Stacy Reed, an internet marketing and Facebook ads consultant, is currently incorporating generative AI into her day by day work. She’s using the software to give you variations of Facebook promoting headlines and short copy, and said it has been helpful in a world where it’s harder to trace users online.
Reed described generative AI as a great “start line,” but said firms and marketers still have to hone their very own brand messaging strategy and never depend on generic content. Generative AI doesn’t “think” like a human strategist when producing content and infrequently relies on a series of prompts to refine the text, she explained.
Thus, firms shouldn’t simply depend on the technology to do the massive picture considering of knowing what themes resonate with different audiences or easy methods to execute major campaigns across multiple platforms.

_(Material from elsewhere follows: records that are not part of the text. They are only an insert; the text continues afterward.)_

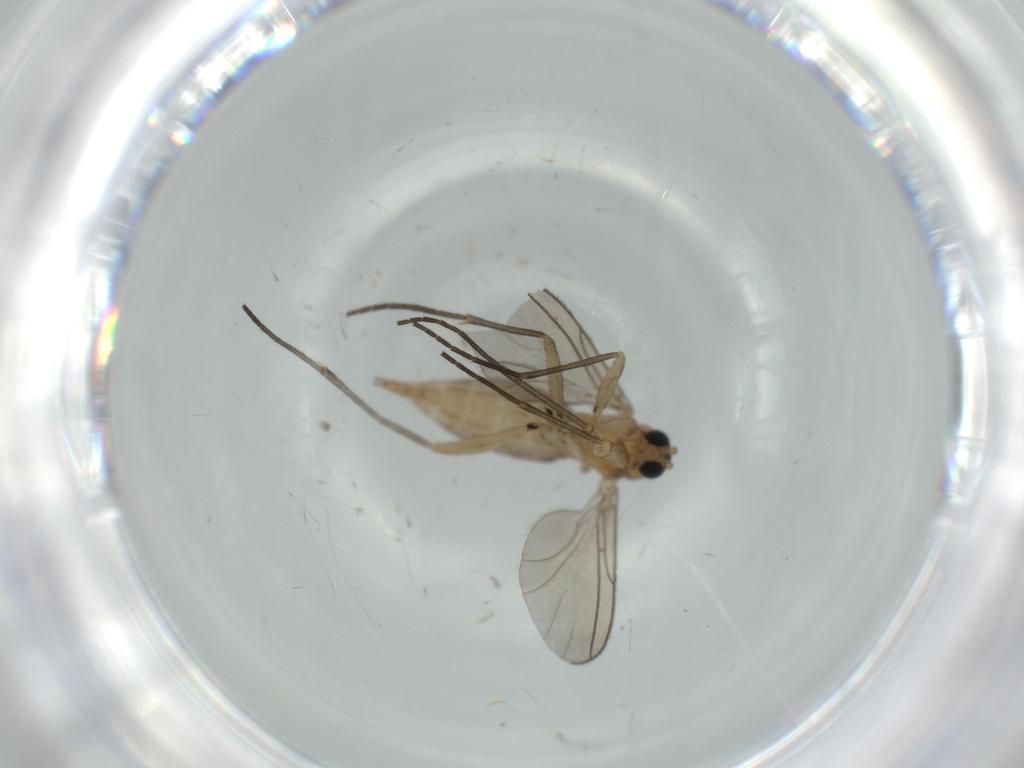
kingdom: Animalia
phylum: Arthropoda
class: Insecta
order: Diptera
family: Sciaridae
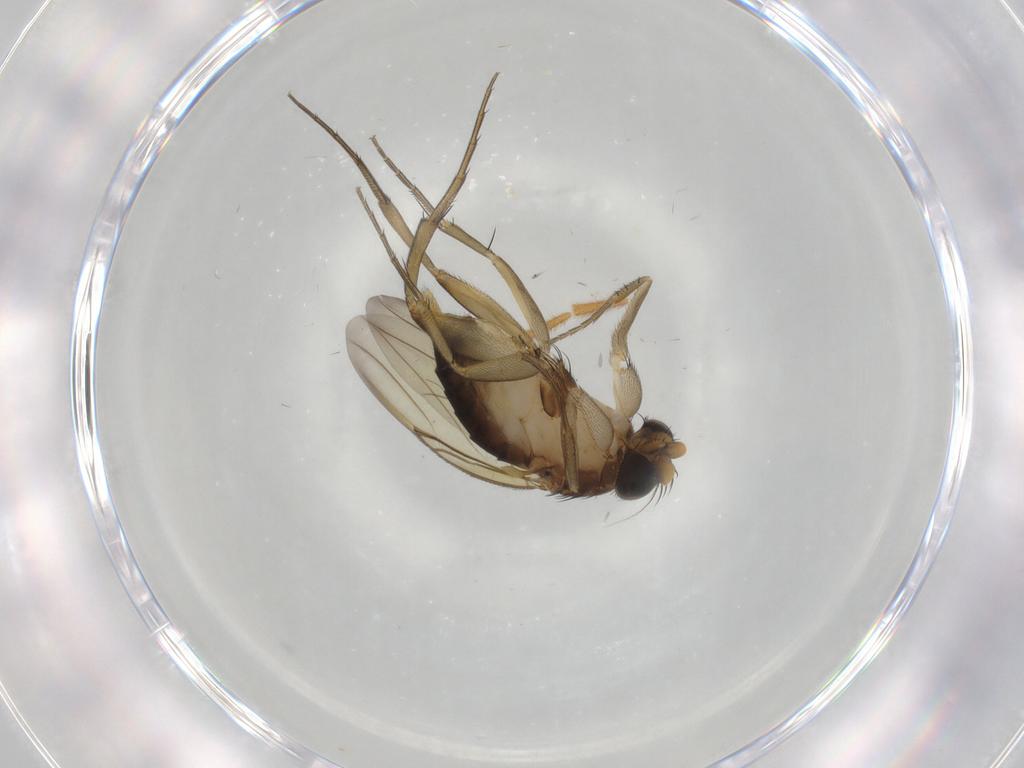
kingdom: Animalia
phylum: Arthropoda
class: Insecta
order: Diptera
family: Phoridae
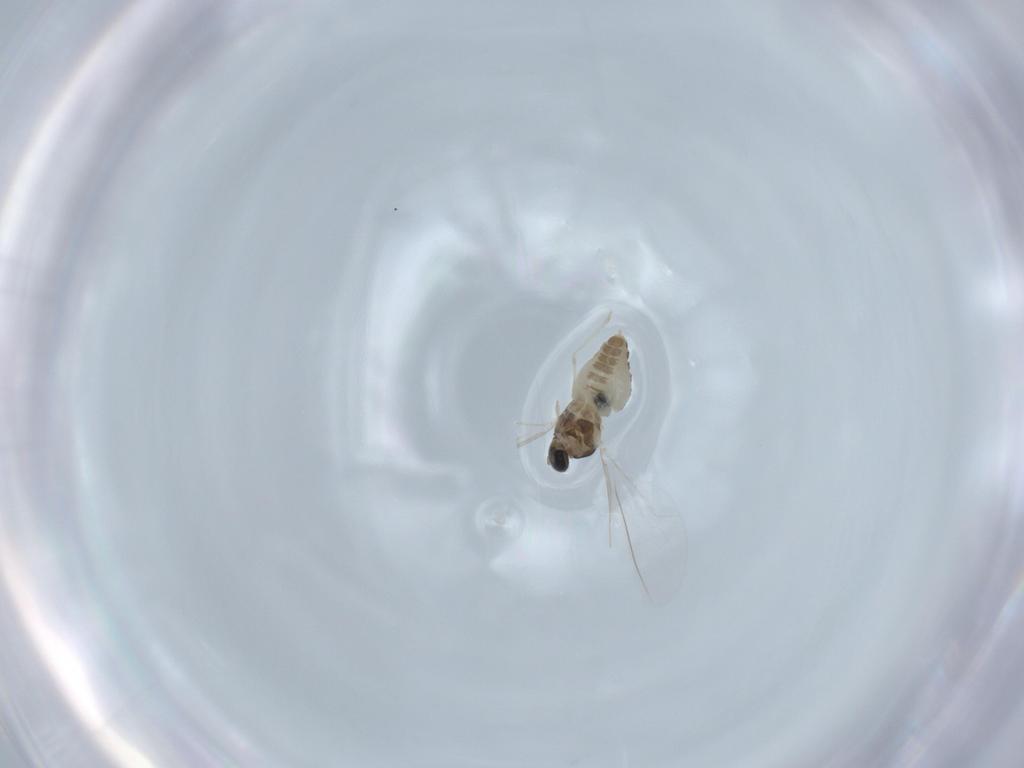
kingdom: Animalia
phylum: Arthropoda
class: Insecta
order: Diptera
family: Cecidomyiidae
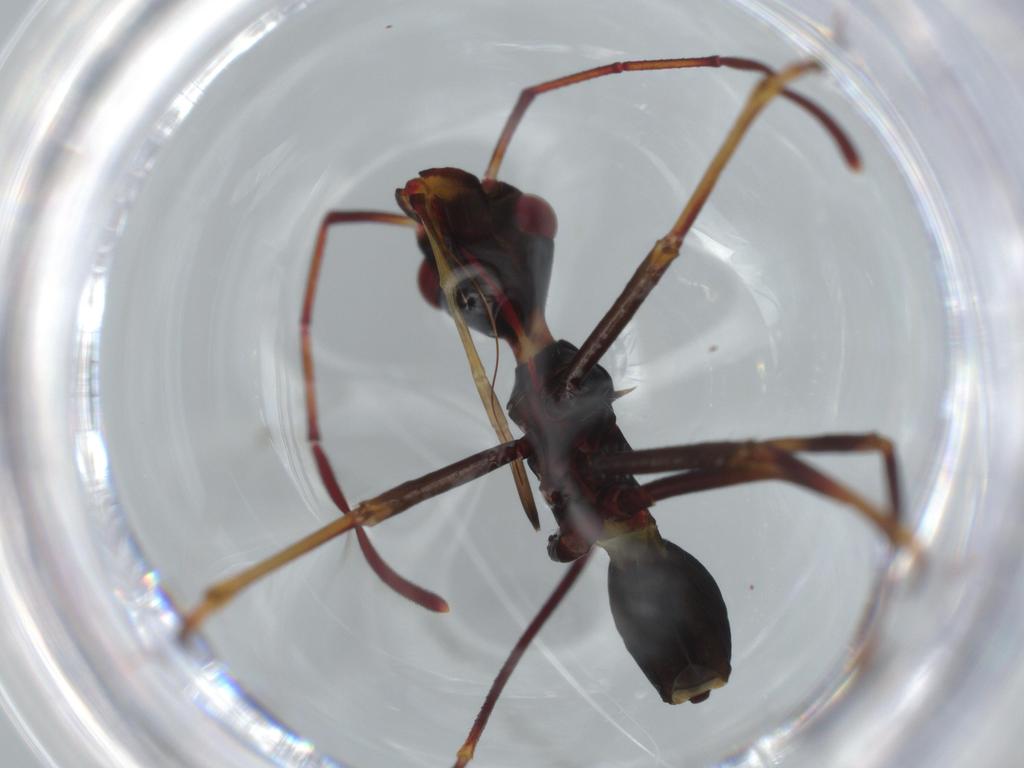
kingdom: Animalia
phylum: Arthropoda
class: Insecta
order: Hemiptera
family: Alydidae
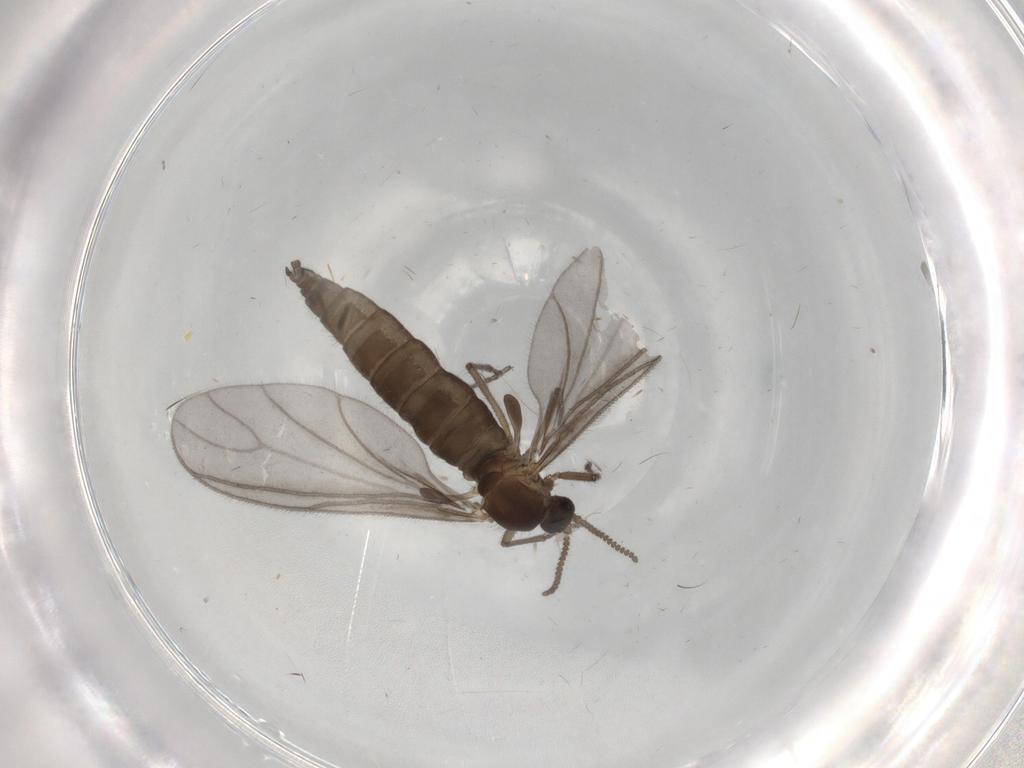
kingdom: Animalia
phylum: Arthropoda
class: Insecta
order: Diptera
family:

“I’m coping with large brands which might be struggling, because they have been so disconnected from the common customer that they are not speaking their language,” Reed said.
For now, major ad agencies and large firms are using generative AI mostly for pilot projects while waiting for the technology to develop, industry experts said.
Earlier this yr, Mint Mobile aired an ad featuring actor and co-owner Ryan Reynolds reading a script that he said was generated from ChatGPT. He asked this system to write down the ad in his voice and use a joke, a curse word and to let the audience know that the promotion remains to be going.
After reading the AI-created text, Reynolds said, “That’s mildly terrifying, but compelling.”